Let them have a few trial sessions with your choir to see how they get on. Sometimes things can be a bit sticky with particular singers when someone is ‘promoted’ in this way. They might find it hard to take instruction from someone who used to be one of them.
choosing the right person and setting the ground rules
Be clear on who makes the final decision. Do you have a committee? Sponsors? Does the arts centre ‘own’ your choir? Make sure the decision is accepted by everybody involved – especially the singers.
It may be that you’ll need to write some kind of contract, even if it’s not a formal, legally binding document. It’s good to have in writing what the agreement is. For example you may decide on a probationary period, or you may insist that the old repertoire is kept alive, or there may be some concerts coming up and you need to honour them.
Some people handing over choirs can be quite possessive and insist that none of their arrangements can be used and the name of the choir must be changed.
Whatever the situation, make sure any conditions are made very clear as it will help the new person ease into the job.
You as the (old) choir leader want to make the hand-over as smooth as possible, but then you want to get out of the way and let the new person get on with it. The hand-over will probably involve physically handing over sheet music, recordings, arrangements, etc. You might want to write up a simple document on the way that you’ve run the choir in the past. This will be something they can use as a basis until they’ve got around to doing it their own way. It’s a good idea not to change too quickly!
Different people will need different kinds of support. Make sure the communication channels are open between you so if they need your help it’s easy to get hold of you. You don’t want to be hovering over them offering advice all the time, but you also don’t want to just run away.

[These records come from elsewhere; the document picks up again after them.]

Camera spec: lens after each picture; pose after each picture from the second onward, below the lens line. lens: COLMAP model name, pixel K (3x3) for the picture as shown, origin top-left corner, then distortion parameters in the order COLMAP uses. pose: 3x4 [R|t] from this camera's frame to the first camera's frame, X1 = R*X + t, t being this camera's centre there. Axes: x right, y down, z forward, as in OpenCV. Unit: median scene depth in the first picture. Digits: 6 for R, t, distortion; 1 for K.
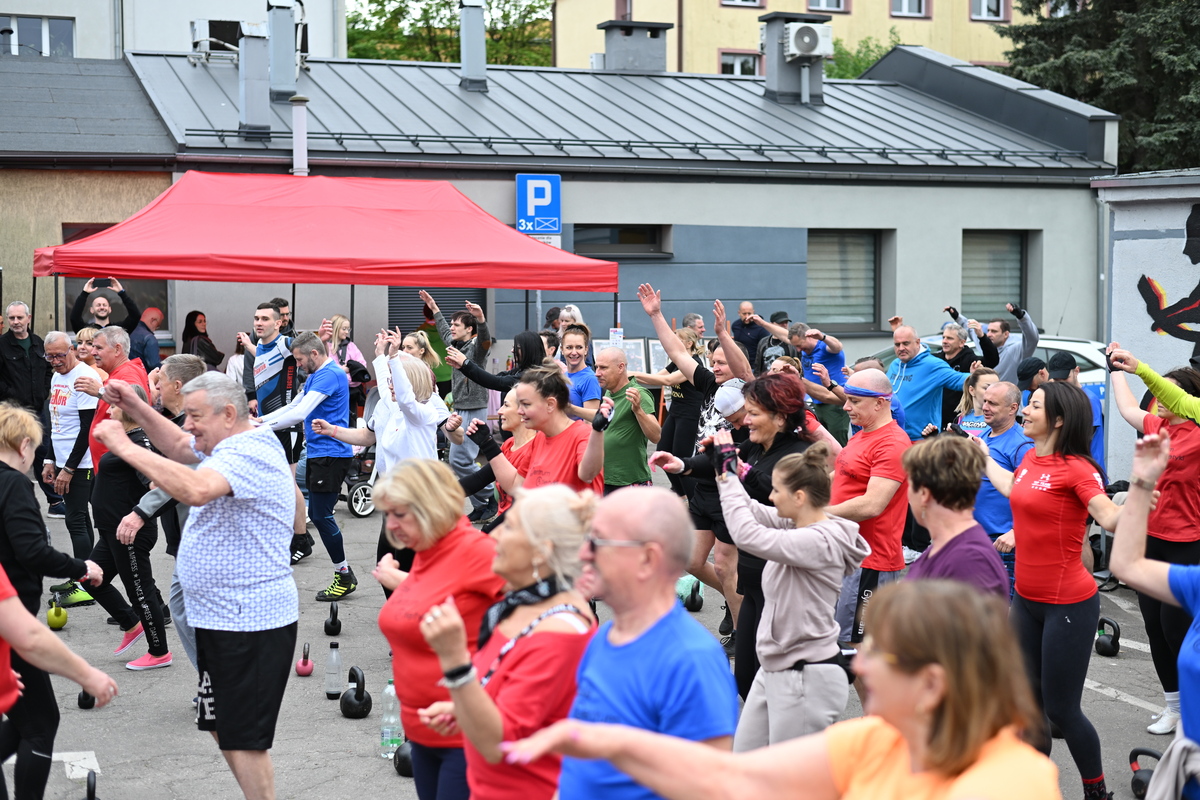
lens RADIAL K [[1755.7, 0, 603.3], [0, 1755.7, 395.8], [0, 0, 1]] dist [0.007619, 0.000000]
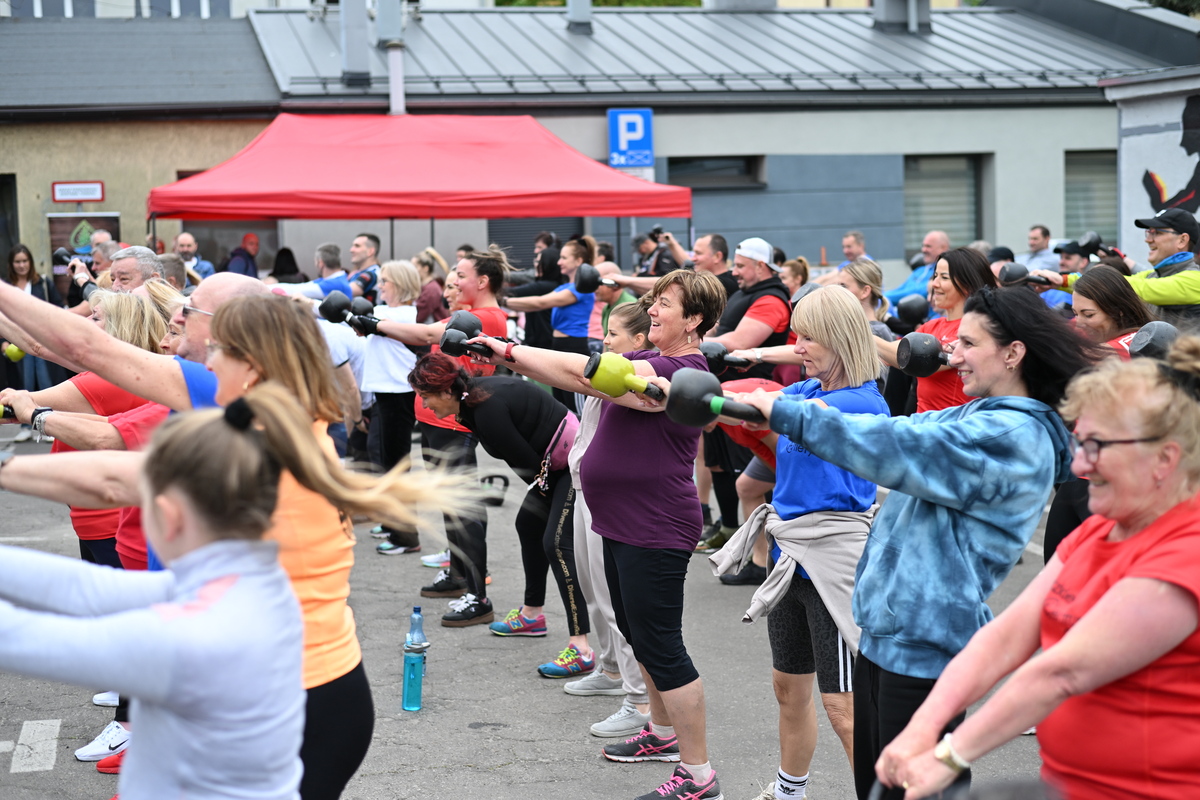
lens RADIAL K [[1755.7, 0, 610.7], [0, 1755.7, 405.4], [0, 0, 1]] dist [0.007619, 0.000000]
pose [[0.993400, -0.019196, -0.113084, 0.059801], [0.022392, 0.999383, 0.027065, 0.017644], [0.112495, -0.029418, 0.993217, -0.026074]]
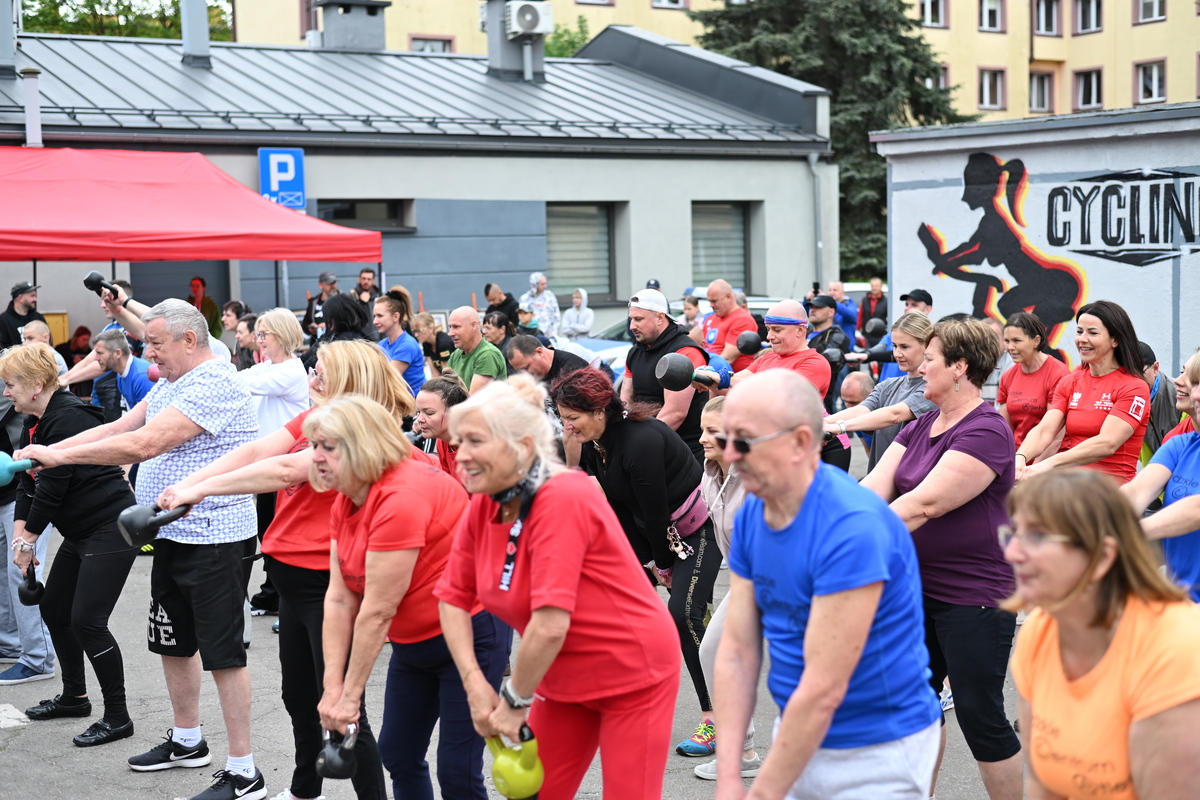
lens RADIAL K [[1755.7, 0, 612.6], [0, 1755.7, 395.3], [0, 0, 1]] dist [0.007619, 0.000000]
pose [[0.980070, -0.036962, 0.195186, -0.047772], [0.036445, 0.999316, 0.006242, 0.011976], [-0.195283, 0.000996, 0.980746, -0.004554]]
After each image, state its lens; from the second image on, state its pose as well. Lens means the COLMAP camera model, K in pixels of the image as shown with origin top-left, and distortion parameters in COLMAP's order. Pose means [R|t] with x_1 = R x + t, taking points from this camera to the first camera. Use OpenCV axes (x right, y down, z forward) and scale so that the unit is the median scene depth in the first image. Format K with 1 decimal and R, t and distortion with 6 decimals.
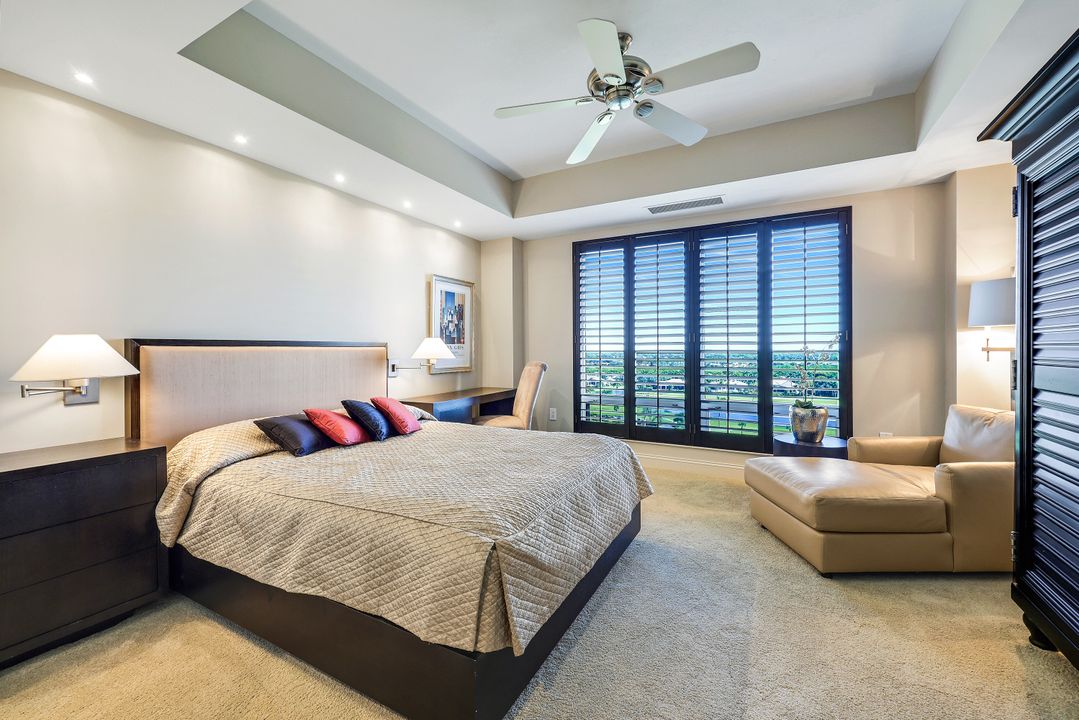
lens RADIAL K [[451.5, 0, 536.2], [0, 451.5, 355.4], [0, 0, 1]] dist [0.001577, 0.001106]
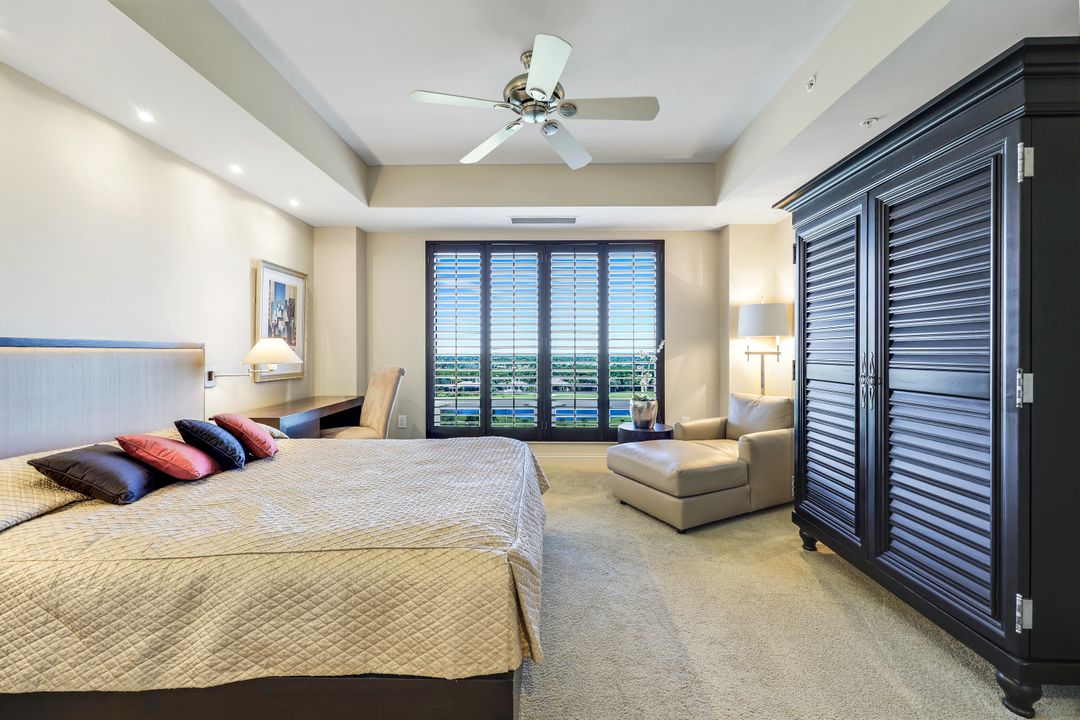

It’s obvious that the new leader will not be you. But your singers will want them to be!
It’s quite a pressure for any new leader to be at least as good as the old leader and be able to put up with “Chris didn’t do it like this” or “We always used to do X when Chris lead the choir”.
It will take some time for both the singers and the new choir leader to get used to each other’s ways. Advice to new leaders: try to keep things the same as much as you can when you start and make changes slowly. Advice to singers: give the new leader a chance, you may be surprised by the new things they bring to the choir.
Having a new leader can be really good for a choir. It’s so easy to settle into habits and particular ways of doing things. Over time it gets harder for a choir leader to introduce new ways, but singers are more open to innovation if it comes from someone new. A new leader may also have a different skillset and be able to take the choir further than before, adding to what was already there.
your final legacy
None of us like talking about it much, but we’re all going to die one day. You may be lucky enough to die on the job, in which case finding a successor won’t be your responsibility!
Whether you’re still leading your choir or not when you shuffle off this mortal coil, you will almost certainly have a rich legacy that will be useful to others.
I have a room full of sheet music, songbooks, CDs, instruments, books, etc. as well as MP3s, song lyrics, background information, links to videos, music notation, etc. on my computer.
I would love all this to go to a good home where someone will make good use of it.
I’ve put a section in my will that will ensure that all my music and singing stuff goes to a proper home. Maybe you should give that some thought too?